69 % des dirigeants s’accordent à dire que l’amélioration de leur stratégie de contenu relève davantage d’un défi technique que d’un défi créatif, ce qui laisse penser que ce sont leur CMS et leur infrastructure technique qui freinent les équipes, et non leurs compétences. Les entreprises qui affichent le plus haut niveau de confiance en matière de contenu sont moins susceptibles de voir leurs systèmes et leurs processus limiter leur réactivité (38 % contre 59 %) et plus susceptibles de dépasser leurs objectifs financiers (64 % contre 46 %) que celles dont le niveau de confiance en matière de contenu est plus faible.

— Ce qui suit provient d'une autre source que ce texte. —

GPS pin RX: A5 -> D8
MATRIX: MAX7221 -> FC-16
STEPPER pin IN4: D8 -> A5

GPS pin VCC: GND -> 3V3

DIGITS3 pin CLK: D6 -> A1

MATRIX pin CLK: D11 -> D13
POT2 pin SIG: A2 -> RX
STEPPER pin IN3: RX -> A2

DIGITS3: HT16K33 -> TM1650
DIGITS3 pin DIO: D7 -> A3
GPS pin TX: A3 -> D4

Dominik Angerer, PDG et cofondateur de Storyblok, a déclaré : « Depuis des dizaines d’années, la stratégie commerciale consiste à publier autant de contenu que possible, en espérant qu’il soit bien référencé dans les moteurs de recherche, puis à laisser ce contenu et ces plateformes se dégrader. Sur le moment, ça fait du bien, un peu comme quand on fait exploser le plafond de sa carte de crédit avec une série d’achats impulsifs sans se soucier du coût réel de la dette. Mais aujourd’hui l’IA a mis en lumière l’ampleur du problème, qui ne peut plus être ignoré. La facture est en retard de paiement ».
« Tout comme les consommateurs doivent élaborer un plan pour rembourser leurs dettes, les marques ont besoin d’un plan de résorption de leur dette de contenu qui les aide à éliminer la dette de contenu et de technologie, qui pèse sur leur entreprise. Le fait qu’ils consacrent déjà autant de temps et d’argent à la maintenance du contenu sans que cela ne réduise de manière significative l’impact global de la dette de contenu prouve que leur approche ne fonctionne pas. »

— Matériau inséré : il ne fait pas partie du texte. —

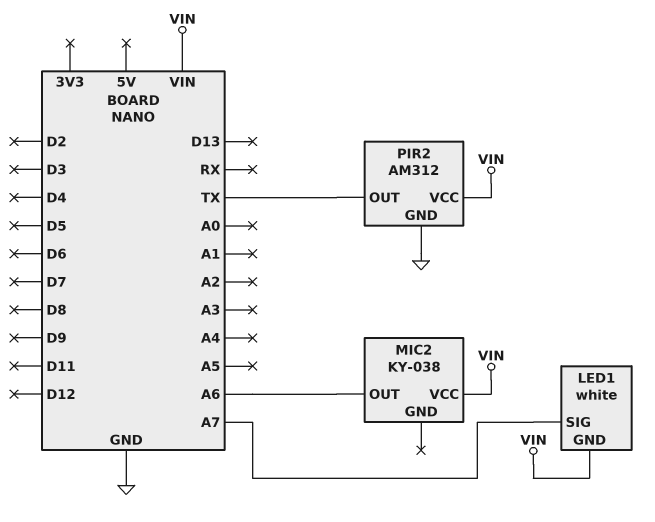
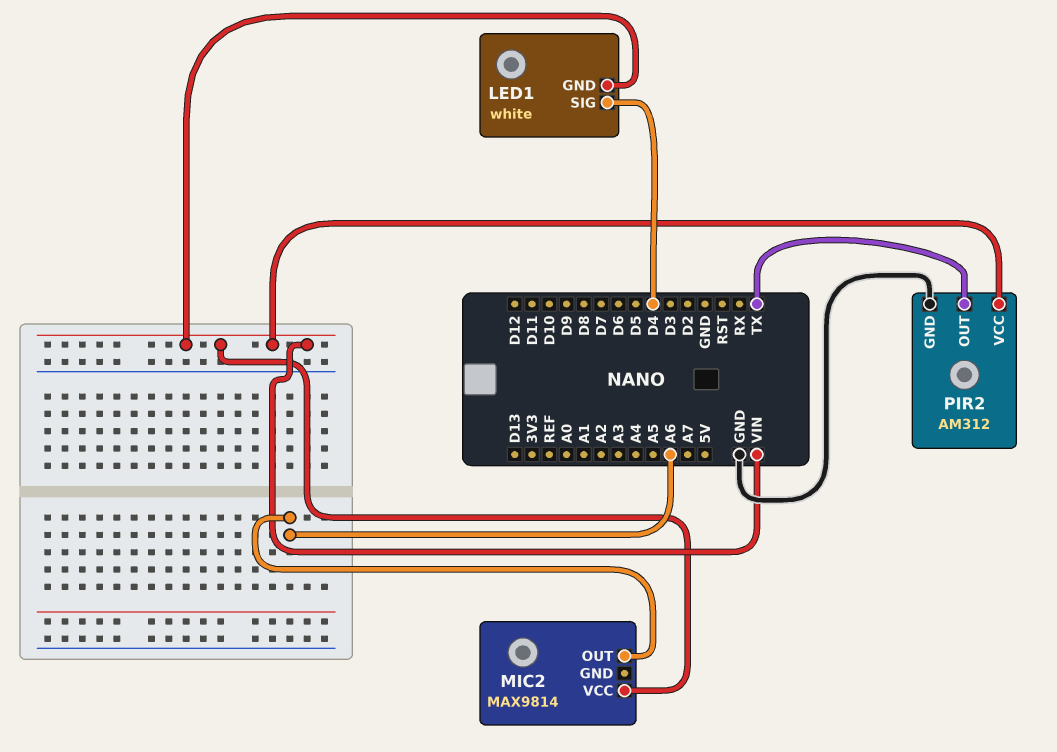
LED1 pin SIG: A7 -> D4
MIC2: KY-038 -> MAX9814

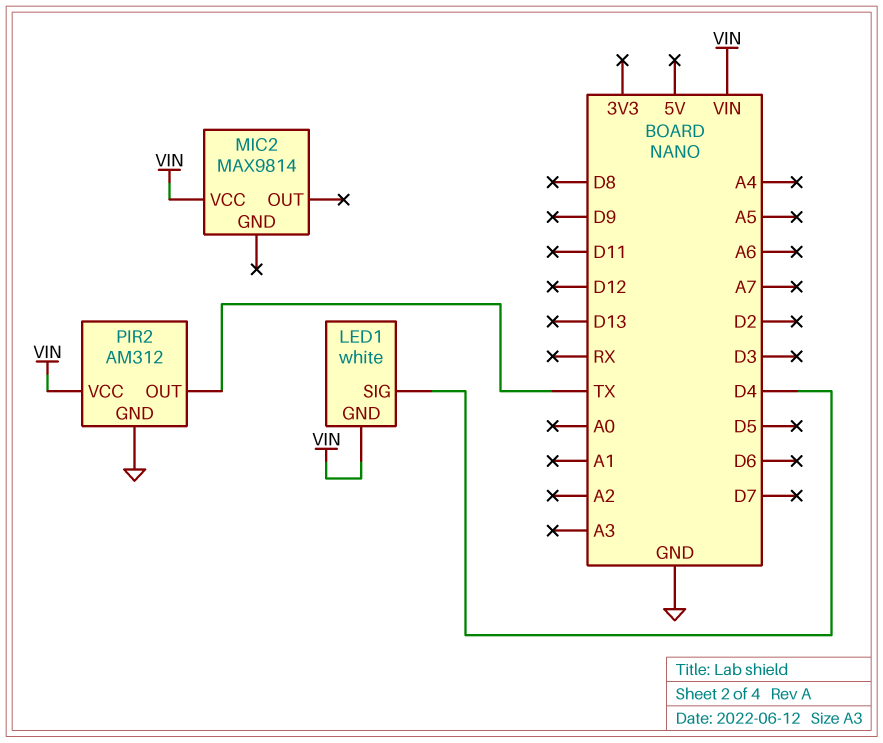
MIC2 pin OUT: A6 -> none

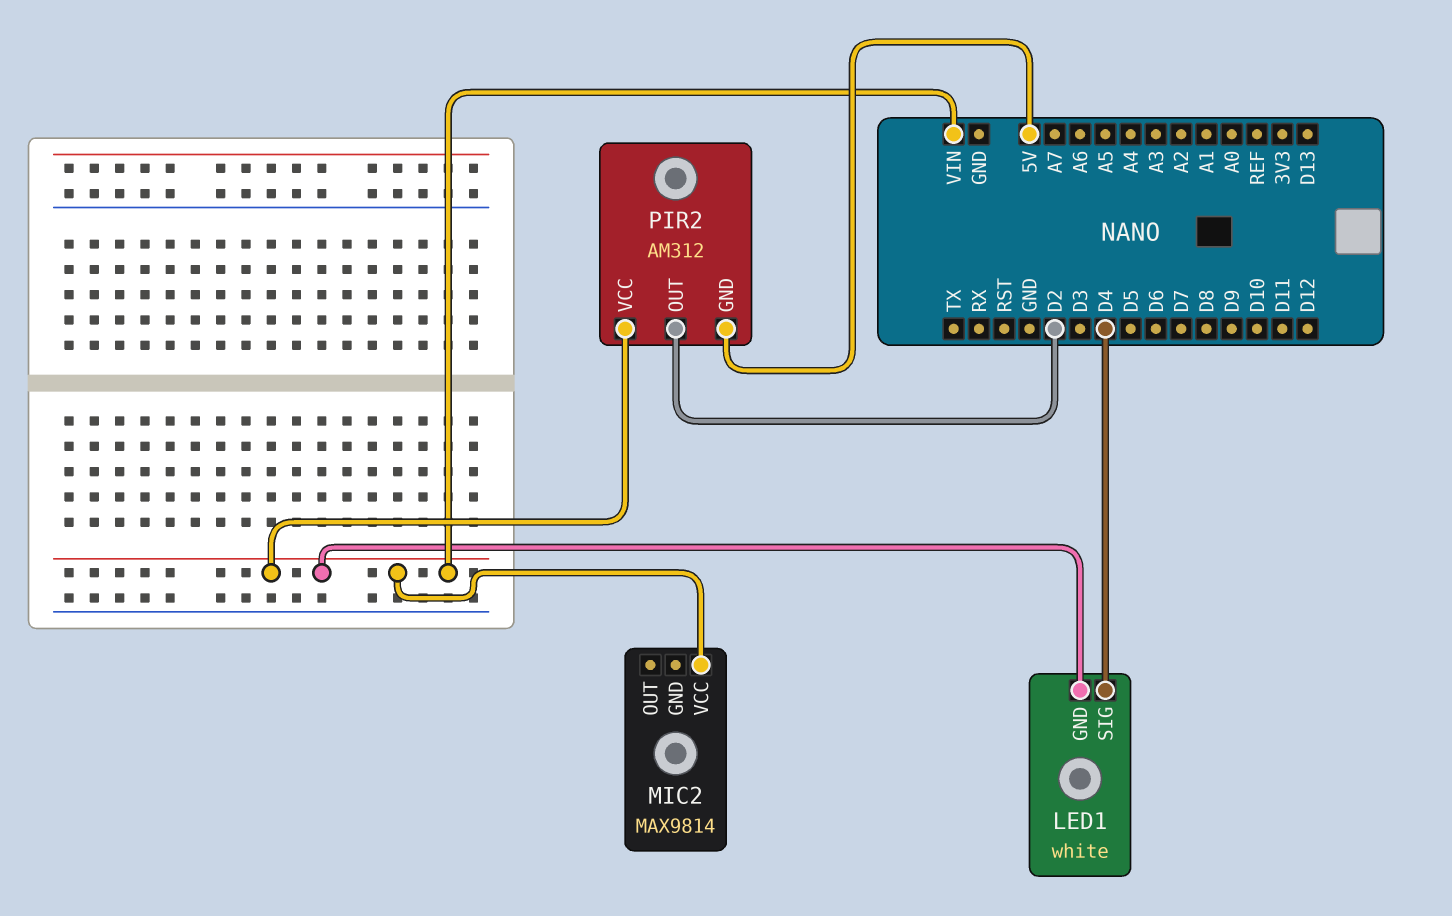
PIR2 pin GND: GND -> 5V
PIR2 pin OUT: TX -> D2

« Les entreprises qui vérifient l’ensemble de leur contenu, mettent en place de nouvelles méthodes pour le gérer et en mesurent les résultats auront l’assurance que leur contenu est exact, optimisé, visible et qu’il génère du chiffre d’affaires dans le domaine de l’IA et sur tous les canaux qui comptent pour elles. »
Les résultats de cette étude s’appuient sur une enquête menée auprès de 550 cadres supérieurs aux États-Unis, au Royaume-Uni, en Allemagne, en Australie et aux Pays-Bas, entre le 16 mai et le 8 juin 2026. Les personnes interrogées travaillaient dans des entreprises dont le chiffre d’affaires annuel mondial s’élevait à au moins 1 milliard de dollars, ou l’équivalent en monnaie locale, et qui comptaient au moins 1 000 salariés à l’échelle mondiale. Leurs organisations étaient actives dans l’un des secteurs suivants : le commerce en ligne, l’éducation, la finance, l’industrie manufacturière, le commerce de détail ou la technologie.